Last year, the central government had organised roadshows in Mumbai for the divestment of AIESL, the country’s biggest maintenance, repair, and overhaul (MRO) company, and received the approval of the concerned group of ministers (GoM) to initiate the divestment process for the company.

Another official added that the government plans to invite Expressions of Interest (EoIs) from interested bidders by August to ensure that the stake sale is completed by the end of 2025.

Emails sent to AIES, AIATS, AAS, AIAS, HCI, the Ministry of Finance and Ministry of Civil Aviation remained unanswered till the time of publishing.

These firms were subsidiaries of Air India when the government owned it, till 2021. Following the sale of Air India to the Tata group, the government decided to divest its stake in them separately.

The divestment of AIES, AIATS, AAS, AIAS, and HCI had received cabinet approval in 2017, along with the divestment of Air India.

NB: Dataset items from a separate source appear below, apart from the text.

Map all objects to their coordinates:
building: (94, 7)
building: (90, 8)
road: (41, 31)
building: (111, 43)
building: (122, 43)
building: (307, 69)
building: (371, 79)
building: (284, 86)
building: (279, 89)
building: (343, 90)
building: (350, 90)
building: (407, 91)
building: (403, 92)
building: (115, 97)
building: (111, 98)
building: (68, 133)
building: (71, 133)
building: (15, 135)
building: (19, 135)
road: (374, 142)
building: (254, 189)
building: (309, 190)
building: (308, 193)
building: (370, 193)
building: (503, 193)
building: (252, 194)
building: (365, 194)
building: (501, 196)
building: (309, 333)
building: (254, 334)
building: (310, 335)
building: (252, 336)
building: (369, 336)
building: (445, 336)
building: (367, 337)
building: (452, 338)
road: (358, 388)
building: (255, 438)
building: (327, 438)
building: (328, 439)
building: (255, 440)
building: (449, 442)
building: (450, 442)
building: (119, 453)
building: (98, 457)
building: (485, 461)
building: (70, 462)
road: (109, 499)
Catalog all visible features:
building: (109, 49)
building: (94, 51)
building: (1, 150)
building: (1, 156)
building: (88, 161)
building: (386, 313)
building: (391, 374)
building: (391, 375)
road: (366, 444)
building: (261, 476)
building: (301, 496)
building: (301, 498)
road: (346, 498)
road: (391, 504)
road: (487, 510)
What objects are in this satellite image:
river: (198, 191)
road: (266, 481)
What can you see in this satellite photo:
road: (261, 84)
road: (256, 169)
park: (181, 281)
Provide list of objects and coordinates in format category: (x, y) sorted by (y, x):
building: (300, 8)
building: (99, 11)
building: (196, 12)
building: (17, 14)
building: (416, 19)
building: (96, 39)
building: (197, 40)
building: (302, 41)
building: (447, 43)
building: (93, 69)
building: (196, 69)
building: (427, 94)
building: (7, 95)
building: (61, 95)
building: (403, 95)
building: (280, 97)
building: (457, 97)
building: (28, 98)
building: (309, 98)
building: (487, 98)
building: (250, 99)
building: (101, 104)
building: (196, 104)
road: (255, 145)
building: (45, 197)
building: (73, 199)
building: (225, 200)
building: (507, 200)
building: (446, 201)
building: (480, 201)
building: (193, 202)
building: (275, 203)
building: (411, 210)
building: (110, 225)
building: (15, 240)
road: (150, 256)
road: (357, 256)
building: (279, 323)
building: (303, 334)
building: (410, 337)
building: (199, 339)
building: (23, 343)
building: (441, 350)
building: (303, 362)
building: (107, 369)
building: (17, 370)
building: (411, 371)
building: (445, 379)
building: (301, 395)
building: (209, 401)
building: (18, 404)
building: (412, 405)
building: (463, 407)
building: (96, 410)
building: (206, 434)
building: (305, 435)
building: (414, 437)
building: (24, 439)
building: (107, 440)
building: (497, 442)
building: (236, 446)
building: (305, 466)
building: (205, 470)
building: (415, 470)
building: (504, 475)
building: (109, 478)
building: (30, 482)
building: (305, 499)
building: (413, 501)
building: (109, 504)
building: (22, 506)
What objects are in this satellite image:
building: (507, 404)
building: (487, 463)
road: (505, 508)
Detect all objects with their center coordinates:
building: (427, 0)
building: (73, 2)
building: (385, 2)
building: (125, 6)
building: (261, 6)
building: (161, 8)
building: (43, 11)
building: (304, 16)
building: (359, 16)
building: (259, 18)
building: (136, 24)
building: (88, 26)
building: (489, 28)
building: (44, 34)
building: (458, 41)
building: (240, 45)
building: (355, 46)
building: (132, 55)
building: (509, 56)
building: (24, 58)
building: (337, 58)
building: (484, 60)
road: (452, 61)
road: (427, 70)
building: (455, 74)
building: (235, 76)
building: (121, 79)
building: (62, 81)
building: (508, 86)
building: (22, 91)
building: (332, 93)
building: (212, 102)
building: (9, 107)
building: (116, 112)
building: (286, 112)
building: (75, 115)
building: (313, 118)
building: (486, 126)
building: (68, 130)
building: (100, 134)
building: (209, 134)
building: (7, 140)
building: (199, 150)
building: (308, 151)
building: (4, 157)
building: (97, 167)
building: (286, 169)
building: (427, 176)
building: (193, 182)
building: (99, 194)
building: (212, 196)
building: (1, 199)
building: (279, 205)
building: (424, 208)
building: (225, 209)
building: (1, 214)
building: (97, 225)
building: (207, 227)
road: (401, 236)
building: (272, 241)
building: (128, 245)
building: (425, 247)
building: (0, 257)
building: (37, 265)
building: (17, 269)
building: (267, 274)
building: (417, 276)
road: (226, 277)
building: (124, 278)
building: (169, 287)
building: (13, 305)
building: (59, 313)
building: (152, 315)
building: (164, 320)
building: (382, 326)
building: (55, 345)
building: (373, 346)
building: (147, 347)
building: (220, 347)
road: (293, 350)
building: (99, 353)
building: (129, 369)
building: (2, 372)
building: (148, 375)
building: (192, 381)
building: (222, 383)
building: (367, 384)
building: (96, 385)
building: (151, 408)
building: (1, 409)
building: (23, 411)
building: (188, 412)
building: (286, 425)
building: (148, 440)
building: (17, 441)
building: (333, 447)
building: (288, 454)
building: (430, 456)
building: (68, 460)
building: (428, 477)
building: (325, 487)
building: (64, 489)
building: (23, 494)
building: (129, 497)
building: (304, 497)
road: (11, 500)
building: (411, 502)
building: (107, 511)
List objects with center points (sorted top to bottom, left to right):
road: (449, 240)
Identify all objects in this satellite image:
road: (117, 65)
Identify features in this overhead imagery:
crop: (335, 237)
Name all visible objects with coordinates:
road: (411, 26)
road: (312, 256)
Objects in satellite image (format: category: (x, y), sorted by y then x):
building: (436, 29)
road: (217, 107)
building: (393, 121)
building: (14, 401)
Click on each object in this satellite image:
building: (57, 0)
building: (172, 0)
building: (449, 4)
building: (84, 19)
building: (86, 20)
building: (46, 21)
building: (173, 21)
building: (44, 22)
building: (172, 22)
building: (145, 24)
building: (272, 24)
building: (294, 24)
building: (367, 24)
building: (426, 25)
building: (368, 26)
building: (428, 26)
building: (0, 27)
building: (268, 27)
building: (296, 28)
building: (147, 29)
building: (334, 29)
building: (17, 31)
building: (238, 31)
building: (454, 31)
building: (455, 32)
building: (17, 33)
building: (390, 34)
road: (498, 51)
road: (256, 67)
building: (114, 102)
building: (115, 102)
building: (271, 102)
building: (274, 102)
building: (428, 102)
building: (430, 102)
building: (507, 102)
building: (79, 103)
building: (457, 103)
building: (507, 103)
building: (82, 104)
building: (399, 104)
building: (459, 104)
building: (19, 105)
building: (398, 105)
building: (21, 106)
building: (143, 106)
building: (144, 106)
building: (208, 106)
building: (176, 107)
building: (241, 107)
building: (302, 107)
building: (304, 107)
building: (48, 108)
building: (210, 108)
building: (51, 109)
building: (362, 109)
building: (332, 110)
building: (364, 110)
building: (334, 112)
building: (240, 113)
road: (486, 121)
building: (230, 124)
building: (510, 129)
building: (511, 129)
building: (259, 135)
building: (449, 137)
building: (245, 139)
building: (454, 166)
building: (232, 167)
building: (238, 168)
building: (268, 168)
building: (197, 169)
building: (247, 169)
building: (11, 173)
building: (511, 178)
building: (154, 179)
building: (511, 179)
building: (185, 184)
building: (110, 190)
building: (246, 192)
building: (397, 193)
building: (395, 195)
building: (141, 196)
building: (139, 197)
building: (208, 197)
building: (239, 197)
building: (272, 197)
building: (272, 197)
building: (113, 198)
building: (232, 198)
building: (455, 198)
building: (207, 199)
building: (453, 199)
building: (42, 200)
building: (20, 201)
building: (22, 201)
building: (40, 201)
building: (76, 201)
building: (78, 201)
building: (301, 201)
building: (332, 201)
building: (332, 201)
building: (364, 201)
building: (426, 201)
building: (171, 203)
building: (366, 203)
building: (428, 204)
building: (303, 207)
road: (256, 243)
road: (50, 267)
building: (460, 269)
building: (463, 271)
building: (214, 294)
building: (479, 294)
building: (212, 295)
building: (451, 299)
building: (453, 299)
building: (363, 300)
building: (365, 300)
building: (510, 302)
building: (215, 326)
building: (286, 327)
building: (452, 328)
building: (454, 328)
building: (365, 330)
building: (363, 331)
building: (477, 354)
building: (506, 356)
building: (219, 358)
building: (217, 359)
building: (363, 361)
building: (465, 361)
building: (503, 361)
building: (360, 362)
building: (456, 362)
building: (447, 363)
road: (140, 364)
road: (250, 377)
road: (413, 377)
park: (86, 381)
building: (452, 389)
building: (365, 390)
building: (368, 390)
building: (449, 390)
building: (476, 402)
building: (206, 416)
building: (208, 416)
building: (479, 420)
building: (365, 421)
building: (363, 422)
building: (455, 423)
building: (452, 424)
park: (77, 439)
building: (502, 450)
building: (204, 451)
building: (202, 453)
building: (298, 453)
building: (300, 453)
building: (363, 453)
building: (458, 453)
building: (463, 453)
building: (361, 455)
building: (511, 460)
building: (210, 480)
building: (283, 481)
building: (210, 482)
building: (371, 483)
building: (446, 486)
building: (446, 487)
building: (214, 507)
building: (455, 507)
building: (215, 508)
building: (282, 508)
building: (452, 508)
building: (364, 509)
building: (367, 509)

About Rs 3,000 crore was expected to be raised from the sale of these engineering and ground handling companies.

The government is also in the process of looking for a CEO for HCI and put out an ad earlier this week inviting applications for the post. Besides running hotels, HCI also provides in-flight catering services through Chefair, which has catering units in Delhi and Mumbai.

"Applications are invited from eligible candidates for the post of CEO, HCI. He will be based in Delhi and responsible for the performance of the company, including that of Chefair, its inflight catering services unit. He will be on contract for a period of three years, extendable by two years based on performance. The tenure can be extended or curtailed as per the requirement of the company," the government said in its advertisement dated March 11, 2025.

Moving away from setting yearly disinvestment goals, the government instead bundled receipts from divestment and asset monetisation under a broader Rs 47,000-crore miscellaneous capital receipts target in the 2025 union budget.

The shift reflects a less aggressive stance on privatisation as a source of non-debt capital receipts. In FY25, the department of disinvestment and asset management (DIPAM) launched initial public offerings (IPOs) for several key entities, including MSTC (Metal Scrap Trading Corporation), IREDA (Indian Renewable Energy Development Agency), etc. It also used the offer for sale (OFS) route to offload  minor stake in central public sector enterprises such as HAL (Hindustan Aeronautics Limited), Coal India, RVNL (Rail Vikas Nigam), SJVN  (formerly known as Satluj Jal Vidyut Nigam), and HUDCO (Housing and Urban Development Corporation), and collected a total of Rs 13,728 crore.

Last year, Tata-owned Air India was said to have considered a partnership with either Lufthansa Technik or Air France-KLM's engineering unit to pick up stake in AIES when it's up for sale.

The biggest of the former Air India subsidiaries, AIES saw its revenue from operations increase from Rs 1,881.91 crore in 2021-22 to Rs 1,953.40 crore in 2022-23, and its total revenue increase from Rs 1,906.52 crore to Rs 2,029.86 crore during the same period, the company had said in its annual report.

The company had earned a net profit of Rs 629.51 crore in 2022-23, down from  Rs 829.26 crores in FY 2021-22. It had handled around 450 aircraft, providing line maintenance services to Air India, along with international operators such as Jazeera Airways, Oman Airways, Malaysian Airlines, Kuwait Airways, Tiger Scoot, China Airlines, MA Indo Airlines, Egypt Air, etc, and Indian operators like Air Asia India, Go Air, SpiceJet, Fly Big, and Vistara.

In January, Murali Ramachandran, President,  India and Southeast Asia, Celebi Aviation, had told Moneycontrol that for growth of the third-party ground handling services market in the domestic aviation sector in India, the central government will have to move forward with the divestment of AIAS and ensure that domestic airlines are not allowed to carry out ground handling for other airlines.

"AIAS has the advantage of being present in all domestic airports and legacy agreements with Air India, which present a challenge for newer players looking to expand and take a pie of the domestic market. While the situation is improving with airlines coming out with tenders for ground handling services, any reversal of government policy would be detrimental for private players," Ramachandran said.